Вскоре въехали в лес. Лошадь пошла шагом. Тележка затарахтела по бурым, переплетающимся корням. Лес был старый, еловый. Кое-где взбегали на небольшие поляны, тесня ельник и сосонник, стаи крепких берез. На полянах в траве краснела земляника. Петр спрыгнул на землю, шел за тележкой, точно в душистом, теплом тумане.
Егор Федорович с расслабленной, мягкой улыбкой поглядывал на сына.
— Утиные места, — сказал он. — И лисица тоже водится.

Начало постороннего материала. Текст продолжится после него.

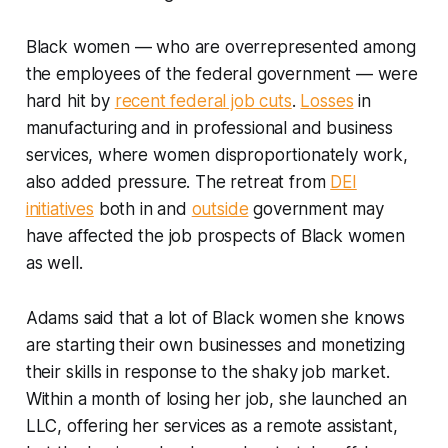
Black women — who are overrepresented among
the employees of the federal government — were
hard hit by
recent federal job cuts
.
Losses
in
manufacturing and in professional and business
services, where women disproportionately work,
also added pressure. The retreat from
DEI
initiatives
both in and
outside
government may
have affected the job prospects of Black women
as well.
Adams said that a lot of Black women she knows
are starting their own businesses and monetizing
their skills in response to the shaky job market.
Within a month of losing her job, she launched an
LLC, offering her services as a remote assistant,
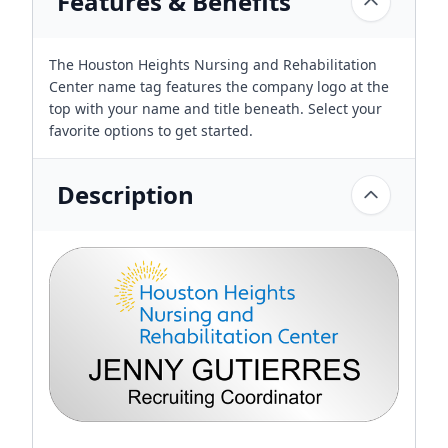
Features & Benefits
The Houston Heights Nursing and Rehabilitation
Center name tag features the company logo at the
top with your name and title beneath. Select your
favorite options to get started.
Description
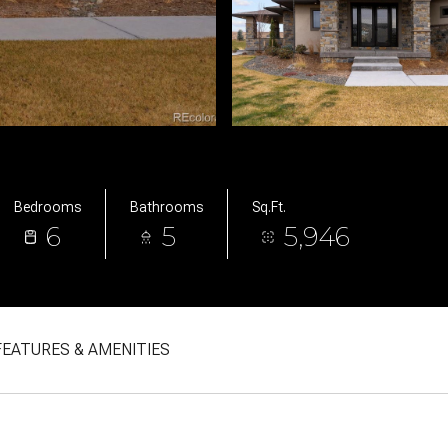
Bedrooms
Bathrooms
Sq.Ft.
6
5
5,946
FEATURES & AMENITIES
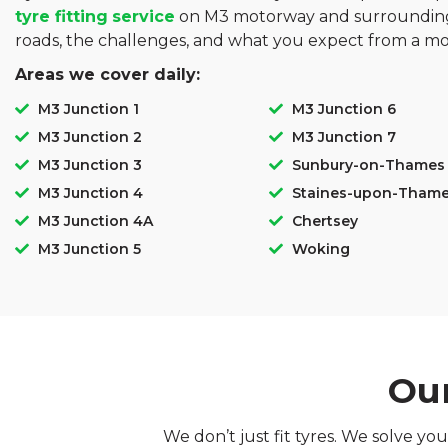
tyre fitting
service
on M3 motorway and surrounding
roads, the challenges, and what you expect from a mo
Areas we cover daily:
M3 Junction 1
M3 Junction 6
M3 Junction 2
M3 Junction 7
M3 Junction 3
Sunbury-on-Thames
M3 Junction 4
Staines-upon-Tham
M3 Junction 4A
Chertsey
M3 Junction 5
Woking
Our
We don’t just fit tyres. We solve y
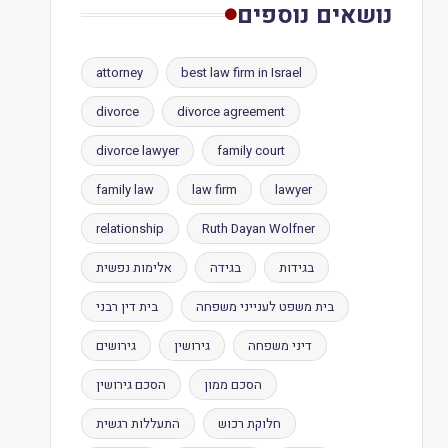
נושאים נוספים
attorney
best law firm in Israel
divorce
divorce agreement
divorce lawyer
family court
family law
law firm
lawyer
relationship
Ruth Dayan Wolfner
אלימות נפשית
בגידה
בגידות
בית דין רבני
בית משפט לענייני משפחה
גירושים
גירושין
דיני משפחה
הסכם גירושין
הסכם ממון
התעללות רגשית
חלוקת רכוש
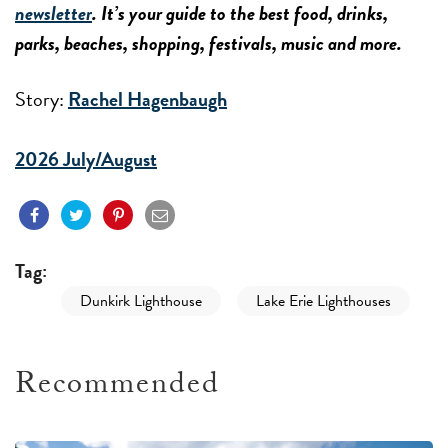
newsletter
. It’s your guide to the best food, drinks,
parks, beaches, shopping, festivals, music and more.
Story:
Rachel Hagenbaugh
2026 July/August
Tag:
Dunkirk Lighthouse
Lake Erie Lighthouses
Recommended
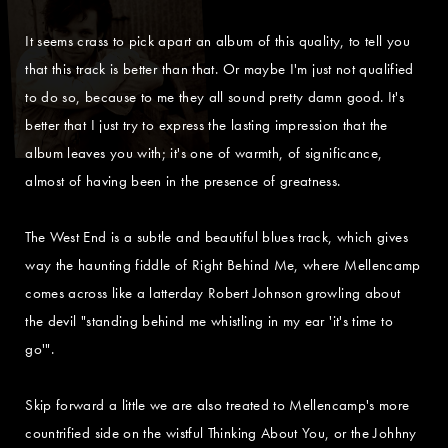
It seems crass to pick apart an album of this quality, to tell you
that this track is better than that. Or maybe I'm just not qualified
to do so, because to me they all sound pretty damn good. It's
better that I just try to express the lasting impression that the
album leaves you with; it's one of warmth, of significance,
almost of having been in the presence of greatness.
The West End is a subtle and beautiful blues track, which gives
way the haunting fiddle of Right Behind Me, where Mellencamp
comes across like a latterday Robert Johnson growling about
the devil "standing behind me whistling in my ear 'it's time to
go'".
Skip forward a little we are also treated to Mellencamp's more
countrified side on the wistful Thinking About You, or the Johhny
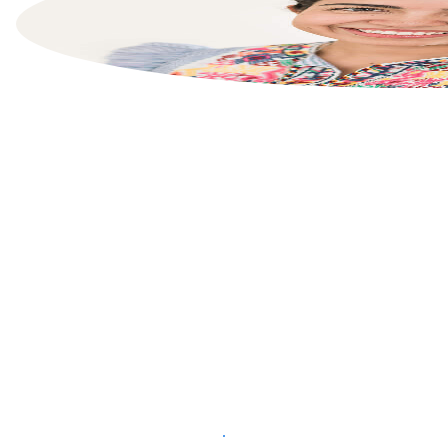
List your property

Петр подумал: «А отец не переменился».
— А вот и родничок, — унылым голосом сказал Тихон и потыкал куцей рукой вправо. — Мировая вода. — А сам с завистью думал о Петре: «Хорошо выглядит. Сколько ж это он сотен хапает? Ну ясно дело — не мене пяти! Боже мой, верно ведь говорят-то: кому что на роду!»
— Рясна, помнишь, Петр? — сказал Егор Федорович.
— Забыл, — смутился Петр.
— Вода тут действительно мировая, — все тем же голосом произнес Тихон, — первый сорт вода. Бывало, на косьбе мужики по ведру за раз выпивали. Лечебная просто-таки вода. — И опять зависть кольнула в сердце: «Везет же людям!» Но вся фигура Тихона в этот момент изображала только одно: готовность услужить.
Егор Федорович, испытывая тайное удовлетворение, подумал: «Хитер ты, брат. Да только и я не из дураков. Помню, как учетчиком ты был и мне трудодень занизил. Я не забывчивый. Пусть твой оболтус своей башкой в институт поступит».
Чем дальше въезжали в глубь леса, тем жарче и томительней становилось идти. Петр прыгнул в тележку. Спросил:
— Отец, ты уже теперь в лесничестве не работаешь?
— Э-э, куда там! — махнул рукой старик. — Ноги стали плохи. К тому же заработок больно низок. Не с руки это.
Тихон густо покашлял и повел кудлатой бровью.
— И пчеловодство тоже бросил? — спросил Петр.
— Бросил, — сокрушенно ответил он. — Председатель у нас был больно крут. Стучался к нему не раз, а ответ какой: пчела, говорит, дело нерентабельное. Без меда, мол, жить можно. С другой стороны, и мне выгоды мало: не одну сотняшку своих денег выложил, когда пчелы мерли. Так и пришлось ульи соседям продать.